Any live cell with fewer than two live neighbors dies as if caused by under-population.
Any live cell with two or three live neighbors lives on to the next generation.
Any live cell with more than three live neighbors dies, as if by over-population.
Any dead cell with exactly three live neighbors becomes a live cell, as if by reproduction.The next state is created by applying the above rules simultaneously to every cell in the current state, where births and deaths occur simultaneously.

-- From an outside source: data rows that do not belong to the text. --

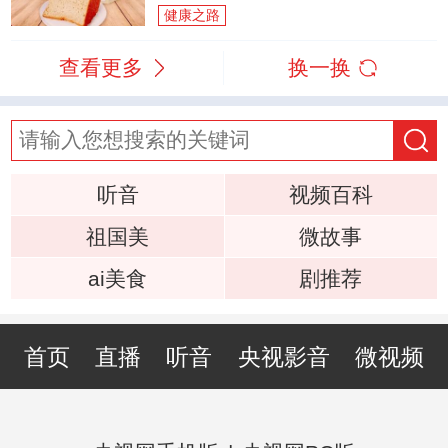
健康之路
查看更多
换一换
听音
视频百科
祖国美
微故事
ai美食
剧推荐
首页
直播
听音
央视影音
微视频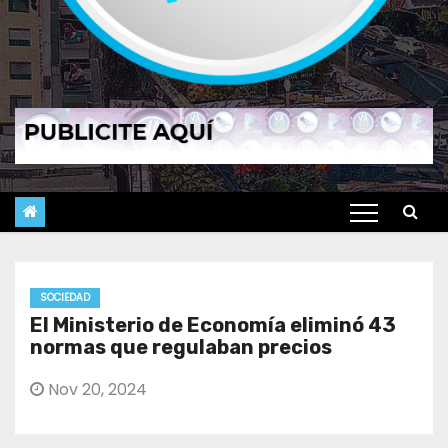
SOCIEDAD
El Ministerio de Economía eliminó 43
normas que regulaban precios
Nov 20, 2024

Given the current state of the m x n grid board, return __the next state__.

Example 1: Input: board = [[0,1,0],[0,0,1],[1,1,1],[0,0,0]] Output: [[0,0,0],[1,0,1],[0,1,1],[0,1,0]] Example 2: Input: board = [[1,1],[1,0]] Output: [[1,1],[1,1]]

Constraints:

m == board.length
n == board[i].length
1 <= m, n <= 25
board[i][j] is 0 or 1.

  • code
class Solution:
    def gameOfLife(self, board: List[List[int]]) -> None:
        m, n = len(board), len(board[0])
        copyb = copy.deepcopy(board)
        
        def countLive(x, y):
            count_live = 0
            for dx, dy in [(-1,-1),(-1,0),(-1,1),(0,1),(1,1),(1,0),(1,-1),(0,-1)]:
                nx, ny = x + dx, y + dy
                if 0 <= nx < m and 0 <= ny < n and copyb[nx][ny] == 1:
                    count_live += 1
            return count_live
                    

        for i in range(m):
            for j in range(n):
                ctLive = countLive(i, j)
                if copyb[i][j] and ctLive in (2,3): board[i][j] = 1
                elif copyb[i][j] == 0 and ctLive == 3: board[i][j] = 1
                else: board[i][j] = 0
  • code
class Solution:
    def gameOfLife(self, board: List[List[int]]) -> None:
        neighbors = [(1,0), (1,-1), (0,-1), (-1,-1), (-1,0), (-1,1), (0,1), (1,1)]

        rows = len(board)
        cols = len(board[0])

        # Iterate through board cell by cell.
        for row in range(rows):
            for col in range(cols):
                live_neighbors = 0
                for dx, dy in neighbors:
                    r, c = row + dx, col + dy
                    # Check the validity of the neighboring cell and if it was originally a live cell.
                    if 0 <= r < rows and 0 <= c < cols and abs(board[r][c]) == 1:
                        live_neighbors += 1

                # Rule 1 or Rule 3
                if board[row][col] == 1 and (live_neighbors < 2 or live_neighbors > 3):
                    # -1 signifies the cell is now dead but originally was live.
                    board[row][col] = -1
                # Rule 4
                if board[row][col] == 0 and live_neighbors == 3:
                    # 2 signifies the cell is now live but was originally dead.
                    board[row][col] = 2

        # Get the final representation for the newly updated board.
        for row in range(rows):
            for col in range(cols):
                if board[row][col] > 0:
                    board[row][col] = 1
                else:
                    board[row][col] = 0